Comptroller Thomas DiNapoli said on Tuesday profit for all of Wall Street could top $55 billion for 2009, nearly triple the previous record year. Last year, the U.S. economy began to stabilize as lenders raced to repay federal bailout money they had come to view as a stigma.

Average taxable bonuses on Wall Street rose to $123,850 in 2009, DiNapoli said in a statement. Compensation at Goldman Sachs Group Inc, JPMorgan Chase & Co and Morgan Stanley, three of New York's biggest banks, rose 31 percent, he added.

The comptroller's annual report on Wall Street pay is closely watched not only by Wall Street, but also by politicians eager to rein in runaway pay in a still-weakened economy where unemployment remains high and tax revenue remains depressed.

While bonuses are well below the level set in 2007 and are now more closely tied to company performance, DiNapoli acknowledged that many may consider them out-sized given the lingering problems in the economy.

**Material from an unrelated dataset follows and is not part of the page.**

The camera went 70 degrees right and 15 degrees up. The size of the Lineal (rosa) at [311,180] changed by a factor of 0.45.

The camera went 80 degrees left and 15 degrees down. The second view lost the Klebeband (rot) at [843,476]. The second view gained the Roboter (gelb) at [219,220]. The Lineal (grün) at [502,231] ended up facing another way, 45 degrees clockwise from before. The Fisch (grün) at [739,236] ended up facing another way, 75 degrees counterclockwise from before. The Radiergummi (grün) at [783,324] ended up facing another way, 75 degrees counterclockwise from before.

(F)or most Americans, these huge bonuses are a bitter pill and hard to comprehend, he said.

Taxpayers in 2009 rescued the U.S. banking industry with hundreds of billions of dollars in bailouts, putting into focus pay practices on Wall Street banks.

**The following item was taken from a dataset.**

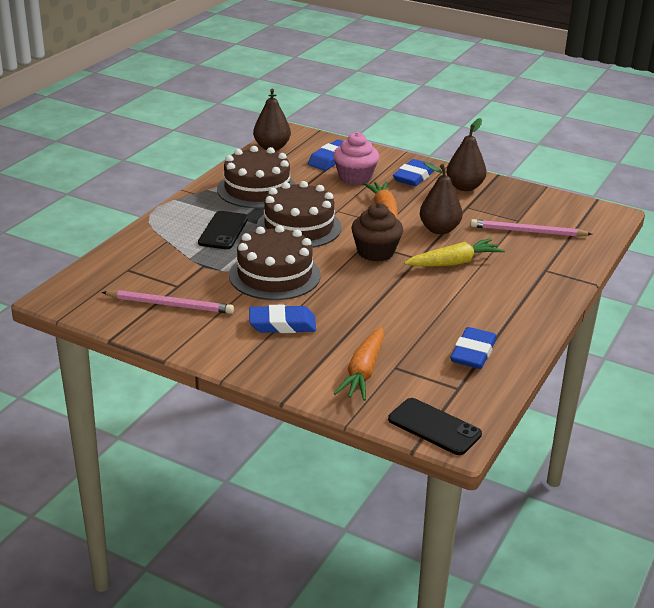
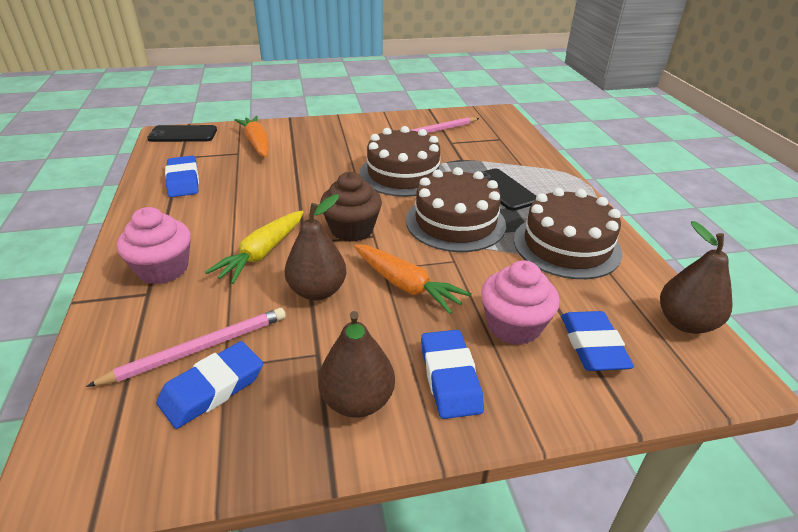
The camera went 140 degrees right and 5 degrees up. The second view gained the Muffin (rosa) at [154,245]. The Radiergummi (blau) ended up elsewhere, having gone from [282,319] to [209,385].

As a result, President Barack Obama appointed a pay czar who had the authority to rein in pay at firms that received extraordinary bailouts.

The public outrage over pay also affected the pay practices at some banks, even after they had paid back the taxpayer bailout. The anger stemmed from the quick return to profitability and large bonuses so soon after the bailout.

Wall Street's dominant bank, Goldman Sachs, for example, did not give out any compensation in the fourth quarter of 2009, and instead made a $500 million charitable contribution. The firm earlier was on pace to pay out more than $20 billion in compensation, shattering its record from 2007.

Banks have also changed their compensation structures to pay employees in stock that must be held for multiple years, a move designed to curb risk-taking for short-term gains.

DiNapoli said financial firms devoted a much lower share of net revenue to compensation compared with past years, adding that tying compensation to long-term sustainable profits is a step in the right direction.